REQUEST - Go through the listing and return every line with "Profile" in it.
== AVAILABLE RECORDS ==
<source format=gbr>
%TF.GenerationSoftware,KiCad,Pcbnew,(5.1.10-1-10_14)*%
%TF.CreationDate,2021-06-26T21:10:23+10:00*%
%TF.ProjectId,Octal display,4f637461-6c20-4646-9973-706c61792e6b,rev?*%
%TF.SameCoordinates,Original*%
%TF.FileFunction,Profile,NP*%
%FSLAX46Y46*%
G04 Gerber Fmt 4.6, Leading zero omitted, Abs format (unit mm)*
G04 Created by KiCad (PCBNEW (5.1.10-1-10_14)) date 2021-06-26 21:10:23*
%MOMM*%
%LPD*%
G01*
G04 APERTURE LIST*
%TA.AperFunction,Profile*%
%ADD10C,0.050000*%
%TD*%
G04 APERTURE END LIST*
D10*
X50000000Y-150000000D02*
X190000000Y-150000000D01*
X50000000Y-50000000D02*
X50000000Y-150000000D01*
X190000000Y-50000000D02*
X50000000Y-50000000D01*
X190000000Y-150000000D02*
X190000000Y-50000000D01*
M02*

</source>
===
== AVAILABLE RECORDS ==
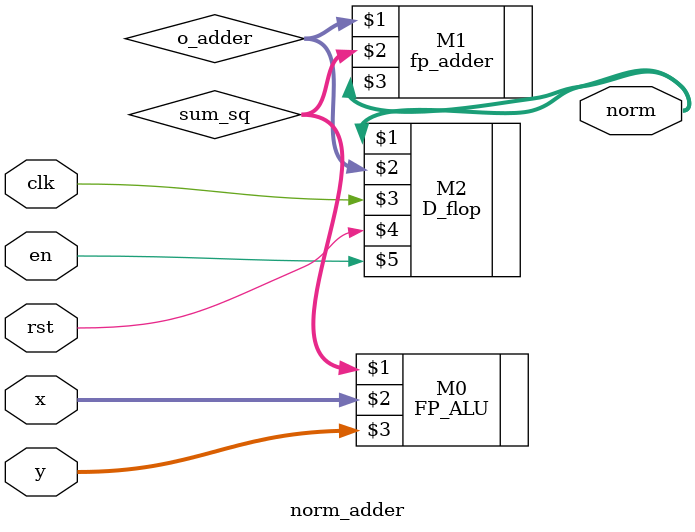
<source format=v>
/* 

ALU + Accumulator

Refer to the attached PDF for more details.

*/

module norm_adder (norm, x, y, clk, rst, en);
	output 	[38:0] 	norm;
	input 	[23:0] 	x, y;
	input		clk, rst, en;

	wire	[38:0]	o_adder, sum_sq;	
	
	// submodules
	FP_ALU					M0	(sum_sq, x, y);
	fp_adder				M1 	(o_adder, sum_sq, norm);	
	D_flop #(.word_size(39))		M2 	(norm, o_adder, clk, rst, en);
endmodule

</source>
===
SOLUTION -
%TF.FileFunction,Profile,NP*%
%TA.AperFunction,Profile*%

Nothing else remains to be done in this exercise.